For the first time in years I've finished a novel: "Elmer Gantry" by Sinclair Lewis. I was inspired to read it by Burt Lancaster's performance in the movie as well as the supporting actor, Arthur Kennedy, who played the cynical and world-wise newspaper reporter, as he did a couple years later in "Lawrence of Arabia."
I was surprised to enjoy the novel as much as I did, since I'm weary of secular intellectuals trying to out-voltaire Voltaire a century or two too late. Poor old Christianity has been beaten up so much since the 1700's, why do "bold" free- thinkers think they are so heroic in attacking it? It's a case of arrested development; they are perpetual adolescents who are rebelling against the religion of their parents' generation.
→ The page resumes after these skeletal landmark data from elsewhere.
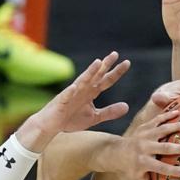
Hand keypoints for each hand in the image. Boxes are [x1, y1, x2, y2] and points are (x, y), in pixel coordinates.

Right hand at [17, 52, 131, 150]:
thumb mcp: (94, 117)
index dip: (116, 72)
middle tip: (115, 54)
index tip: (126, 62)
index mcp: (91, 92)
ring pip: (82, 81)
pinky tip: (73, 87)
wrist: (52, 125)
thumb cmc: (71, 118)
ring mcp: (72, 94)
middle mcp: (83, 89)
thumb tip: (127, 107)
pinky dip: (69, 92)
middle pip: (96, 75)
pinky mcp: (61, 102)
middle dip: (105, 65)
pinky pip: (66, 96)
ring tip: (97, 63)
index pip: (106, 80)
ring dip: (89, 72)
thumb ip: (109, 112)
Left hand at [111, 109, 179, 179]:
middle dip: (179, 148)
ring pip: (162, 129)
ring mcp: (145, 135)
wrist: (117, 152)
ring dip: (178, 127)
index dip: (172, 170)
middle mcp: (143, 148)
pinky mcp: (146, 126)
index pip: (159, 168)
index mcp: (142, 163)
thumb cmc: (133, 172)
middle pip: (163, 147)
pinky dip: (169, 114)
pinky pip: (159, 118)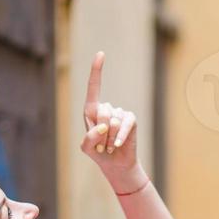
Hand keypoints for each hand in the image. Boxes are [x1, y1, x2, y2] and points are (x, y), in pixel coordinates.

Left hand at [80, 51, 146, 193]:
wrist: (115, 165)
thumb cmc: (98, 153)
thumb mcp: (86, 148)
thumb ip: (89, 138)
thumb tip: (103, 127)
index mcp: (92, 110)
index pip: (94, 87)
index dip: (97, 70)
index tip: (101, 54)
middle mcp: (107, 108)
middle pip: (102, 112)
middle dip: (100, 132)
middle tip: (101, 145)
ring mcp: (120, 113)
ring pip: (113, 122)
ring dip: (109, 139)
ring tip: (109, 147)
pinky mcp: (131, 120)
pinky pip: (125, 125)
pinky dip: (120, 137)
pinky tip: (117, 146)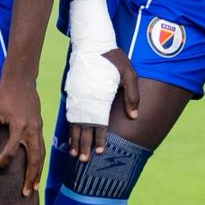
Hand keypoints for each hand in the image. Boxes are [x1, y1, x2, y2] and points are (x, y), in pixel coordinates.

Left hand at [0, 70, 43, 194]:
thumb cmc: (2, 95)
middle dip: (31, 178)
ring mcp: (38, 128)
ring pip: (41, 155)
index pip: (10, 153)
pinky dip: (40, 161)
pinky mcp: (39, 126)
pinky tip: (36, 168)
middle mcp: (31, 130)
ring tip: (34, 187)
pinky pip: (41, 148)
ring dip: (38, 172)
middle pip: (34, 160)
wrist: (20, 79)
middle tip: (26, 193)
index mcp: (19, 127)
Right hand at [67, 50, 138, 164]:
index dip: (99, 139)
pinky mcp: (72, 93)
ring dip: (74, 139)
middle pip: (84, 128)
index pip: (99, 124)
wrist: (92, 42)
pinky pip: (69, 115)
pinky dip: (69, 127)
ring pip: (74, 123)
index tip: (99, 152)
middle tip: (83, 161)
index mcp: (101, 97)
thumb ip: (132, 95)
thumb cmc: (113, 58)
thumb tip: (134, 117)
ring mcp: (77, 97)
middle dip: (84, 145)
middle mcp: (87, 100)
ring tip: (75, 154)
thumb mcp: (128, 73)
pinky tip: (70, 136)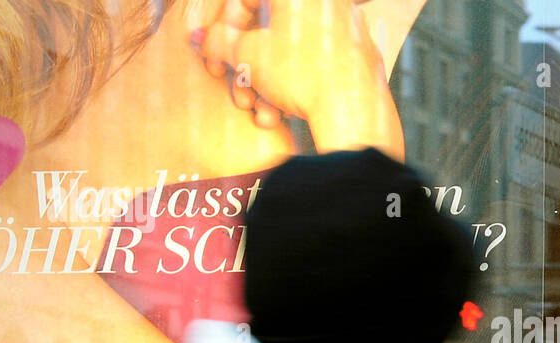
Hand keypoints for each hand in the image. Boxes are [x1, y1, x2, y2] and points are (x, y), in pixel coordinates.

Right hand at [192, 0, 403, 156]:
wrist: (354, 111)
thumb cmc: (300, 75)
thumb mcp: (247, 55)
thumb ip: (217, 41)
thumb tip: (198, 38)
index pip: (246, 0)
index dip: (224, 32)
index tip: (217, 58)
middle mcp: (326, 3)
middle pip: (272, 33)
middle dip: (248, 70)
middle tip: (238, 95)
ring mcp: (347, 28)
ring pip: (294, 54)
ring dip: (270, 86)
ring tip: (263, 115)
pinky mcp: (360, 56)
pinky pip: (319, 66)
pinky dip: (299, 87)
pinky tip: (286, 114)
What about people born in the 1960's? By the time they were adolescents, pseudo-Hindu-Buddhist fads were becoming pretty dated. Why didn't they rebel against them? They should be in their prime authorship years by now. I would love to read an updated version of Elmer Gantry by someone in that generation.
They might write about a professional scoundrel in one of the post-Christian ideologies that trend-setters have tried to substitute for Christianity. Consider a crusading Global Warmist, who flies to a scientific conference on an island in the South Pacific (in January) because it is being swallowed by rising sea levels. In the kickoff speech he gives the audience the bad news: the science is In, and the Apocalypse is coming sooner than they all thought.
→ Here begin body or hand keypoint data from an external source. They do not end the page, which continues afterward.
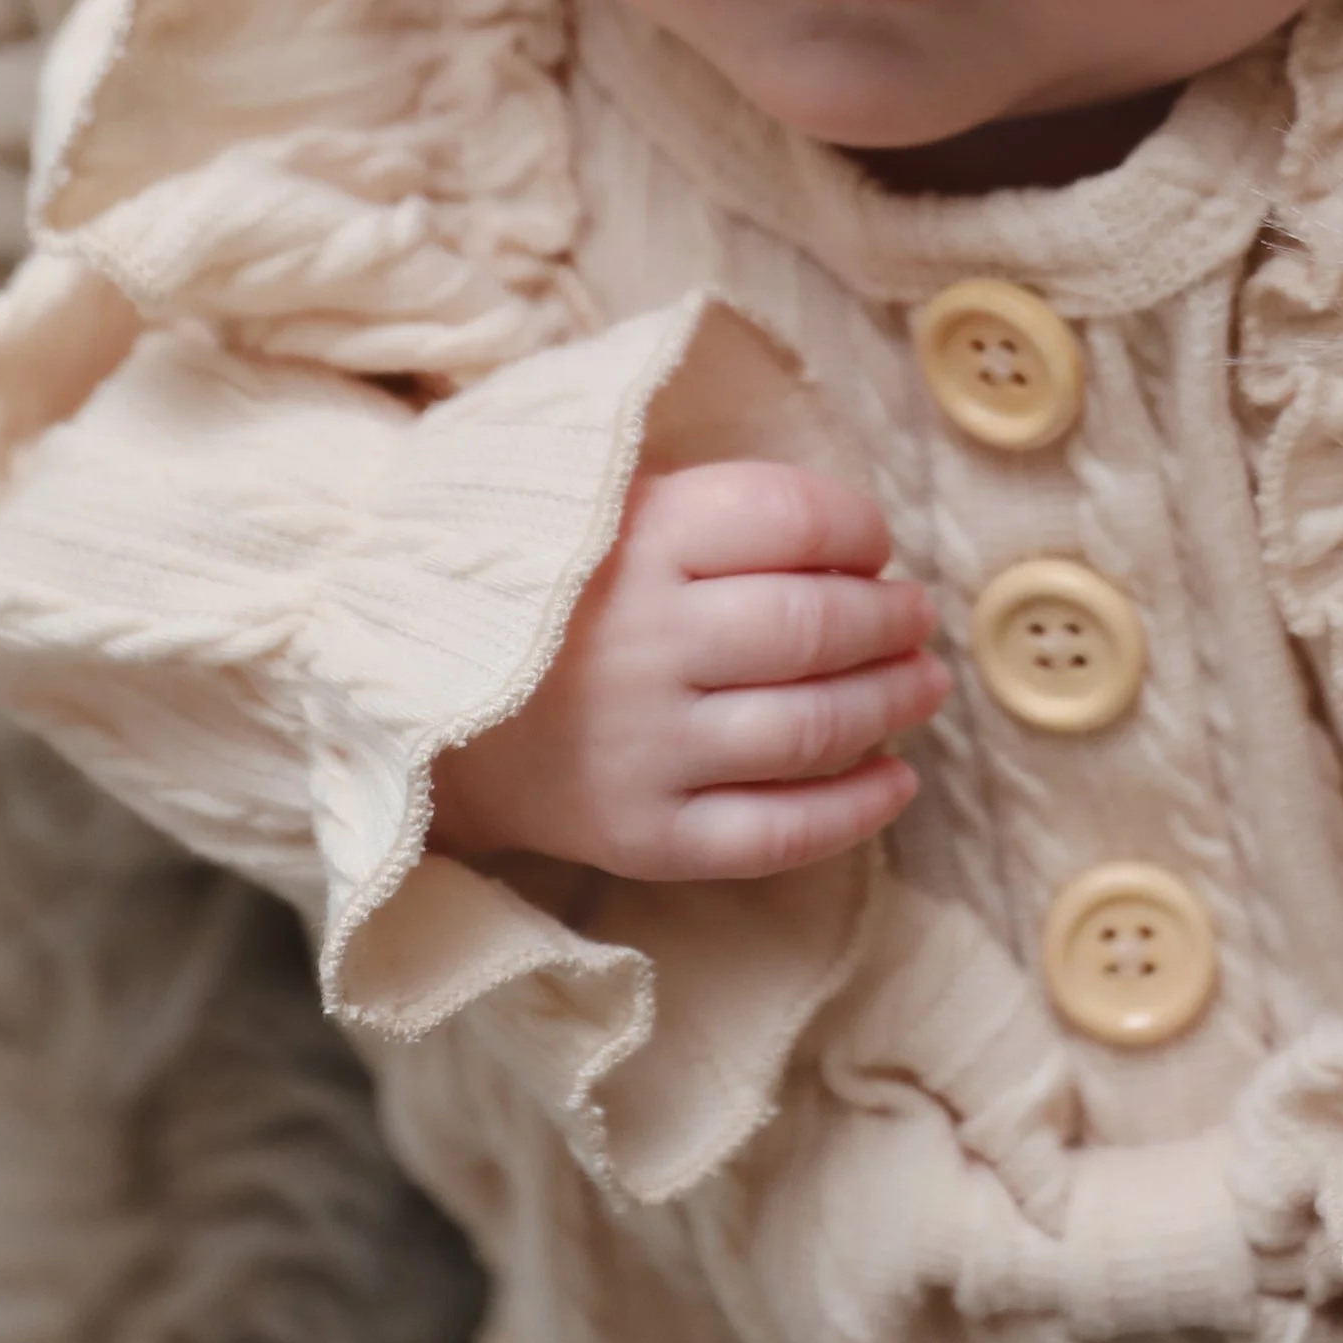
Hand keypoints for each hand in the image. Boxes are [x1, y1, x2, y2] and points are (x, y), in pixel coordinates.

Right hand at [429, 463, 947, 882]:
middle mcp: (644, 642)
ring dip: (892, 703)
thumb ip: (720, 510)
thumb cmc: (546, 593)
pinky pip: (777, 833)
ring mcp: (645, 747)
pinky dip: (856, 809)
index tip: (875, 544)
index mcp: (637, 539)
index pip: (791, 518)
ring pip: (812, 727)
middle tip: (916, 616)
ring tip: (923, 683)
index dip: (859, 528)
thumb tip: (860, 544)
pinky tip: (896, 780)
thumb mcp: (608, 508)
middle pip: (815, 626)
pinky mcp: (644, 835)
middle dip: (892, 619)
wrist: (420, 702)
Of all the scientific dignitaries, science reporters, and concerned natives in the auditorium, the most alarmed are doe-eyed dusky maidens who were encouraged to wear traditional and natural clothing, i.e., grass skirts and a garland of flowers around their necks. The native girls are so alarmed by the latest data that the formal proceedings are postponed for a day. Instead He offers consciousness-raising workshops at the airport Marriott, along with hands-on instruction in a breakthrough relaxation technique. "The key to composure is to always live in harmony with nature," He confides to the (now completely undressed) native girls.
Well, that's just one possible example. Amazingly enough Sinclair Lewis started to do that himself in Chapter 16. Elmer Gantry temporarily attached himself to the "New Thought" movement. I howled with glee to see how much this movement was similar to what we would call New Age today. Lewis wrote this book in 1927.